Symposium Marks 20th Anniversary of Rwandan Genocide
Approximately twenty years ago, on April 6, 1994, a plane carrying the presidents of Rwanda and Burundi was shot down over Kigali, Rwanda, thereby setting in motion a three-month episode in which Rwandan Tutsis were explicitly targeted for extermination, and in which as many as a million Rwandans were killed. A recent MacMillan Center symposium addressing the anniversary of that event led participants to ask “Could it happen again?”

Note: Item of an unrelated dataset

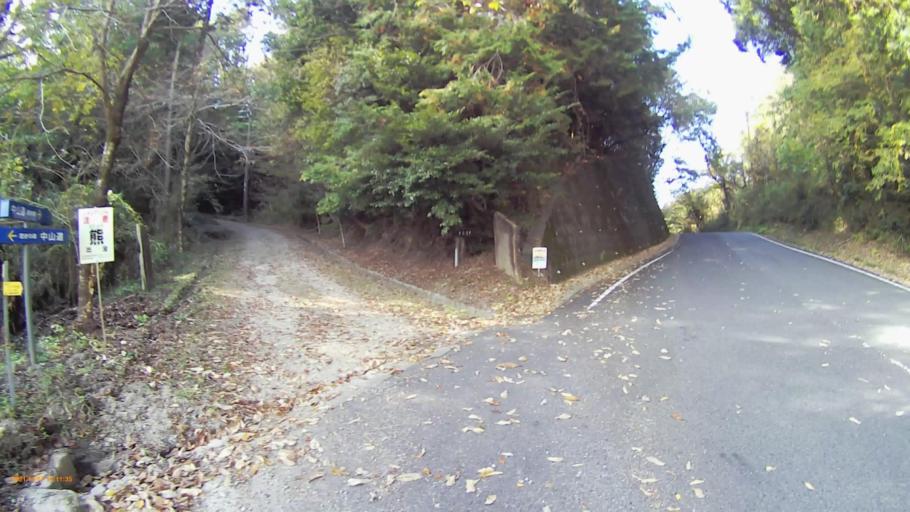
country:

The genocide in Rwanda itself left several legacies that would seem to impede a recurrence. At the international level, Edward Luck (the former [and first] Special Advisor to the UN Secretary General for the Responsibility to Protect) noted that Kofi Annan himself – after having been in charge of the UN’s peacekeeping operations in 1994 – took the personal initiative to commission an independent inquiry into the failings of the UN in Rwanda. That inquiry concluded that the UN “had not been asking the right questions” at the time of the genocide and led to subsequent institutional developments like the creation of the Office of the Special Advisor for the Prevention of Genocide, as well as doctrinal innovations like the “responsibility to protect” and the notion of “(human) rights up front.” New offices and new approaches applied to situations like Kenya’s and Cote d’Ivoire’s respective post-election crises, as well as present-day Central African Republic, produce responses that, if imperfect, are much more robust than what took place in Rwanda. On another track, Zachary Kaufman noted, the international tribunal created in the wake of the genocide blazed new trails in the realm of international criminal justice, curtailing the expectation of impunity that mass atrocity perpetrators had hitherto presumed.

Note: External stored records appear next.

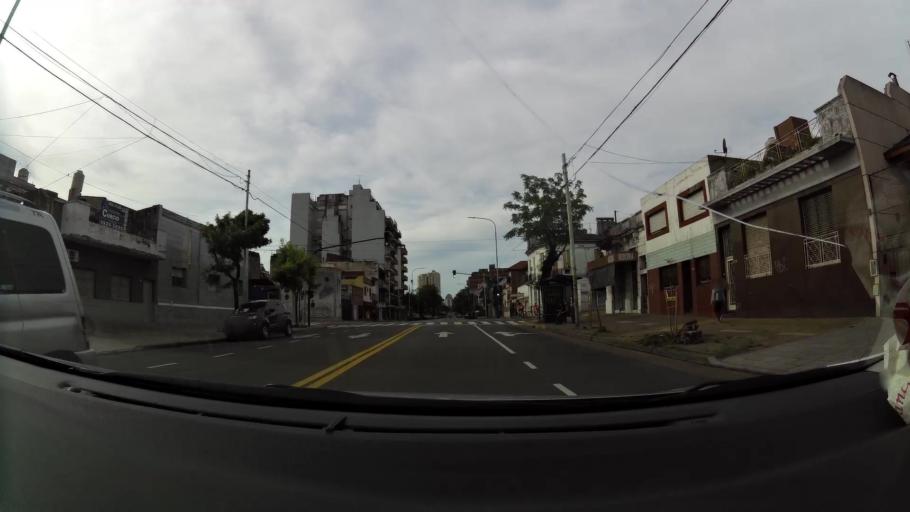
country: AR
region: Buenos Aires F.D.
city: Villa Lugano
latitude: -34.6398
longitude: -58.4315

Developments within Rwanda are also encouraging. Kaufman, as well as genocide survivor Consoleé Nishimwe, described how the excise in local-level transitional justice, known as gacaca,combined elements of accountability and social reintegration to keep Rwanda from being pulled back into its past. Yvette Rugasaguhunga, Second Counselor at the Rwandan Embassy to the United States, proposed that achievements like universal primary education and health insurance contribute to the same by elevating dignity and inspiring hope in all Rwandans.
And yet, no one agrees that it is time to declare victory and go home. For example, the international response to mass atrocities amid the Syrian civil war has been lacking. Per writer James Traub, the Syrian case illustrates that for all the innovations in global politics, the will to protect civilians from harm still depends not only on an elusive consensus among the permanent members of the security council, but, perhaps even more important, upon domestic political calculations and a strong tendency toward risk aversion.

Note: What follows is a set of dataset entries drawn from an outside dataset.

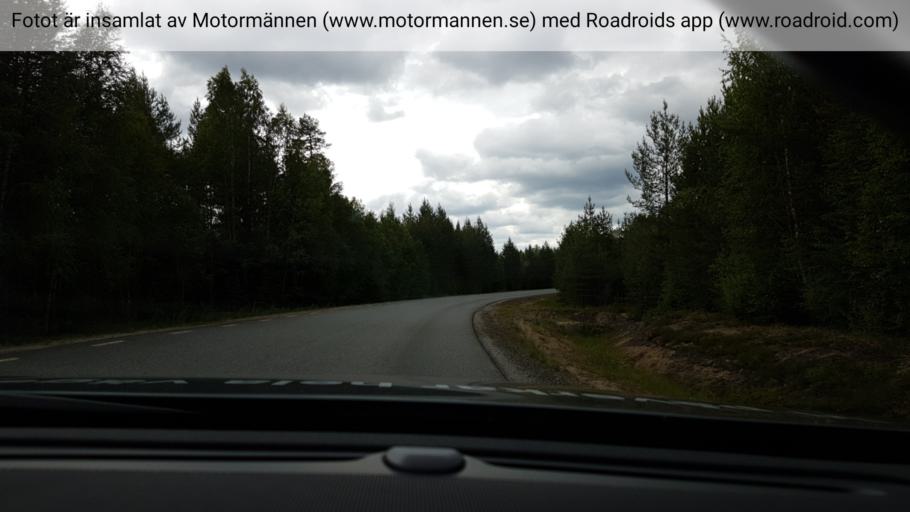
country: SE
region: Vaesterbotten
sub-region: Vindelns Kommun
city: Vindeln
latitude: 64.1801
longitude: 19.6758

Even within Rwanda, genocide’s legacies can be ambiguous. Taylor Krauss (the founder of the organization Voices of Rwanda, which collects video testimony from genocide survivors) reminded the audience that at an individual level, there still exists a range of responses to the trauma of the genocide, and that forgiveness should neither be mandated nor assumed. Nishimwe, a survivor of the genocide in Rwanda who lost five of the seven members of her immediate family in 1994, reminded the symposium that remembering the genocide is a time of sadness as much as (if not more than) it is one of reconciliation and renewal. For all the positive developments that followed the genocide, both within Rwanda and outside it, the pain of the genocide is a legacy unto itself. It is not one readily dismissed by social achievements and institutional innovations.
The symposium was sponsored by the Genocide Studies Program, Council on African Studies, Schell Center for International Human Rights, and received support from the Bill and Dorothy Kempf Fund.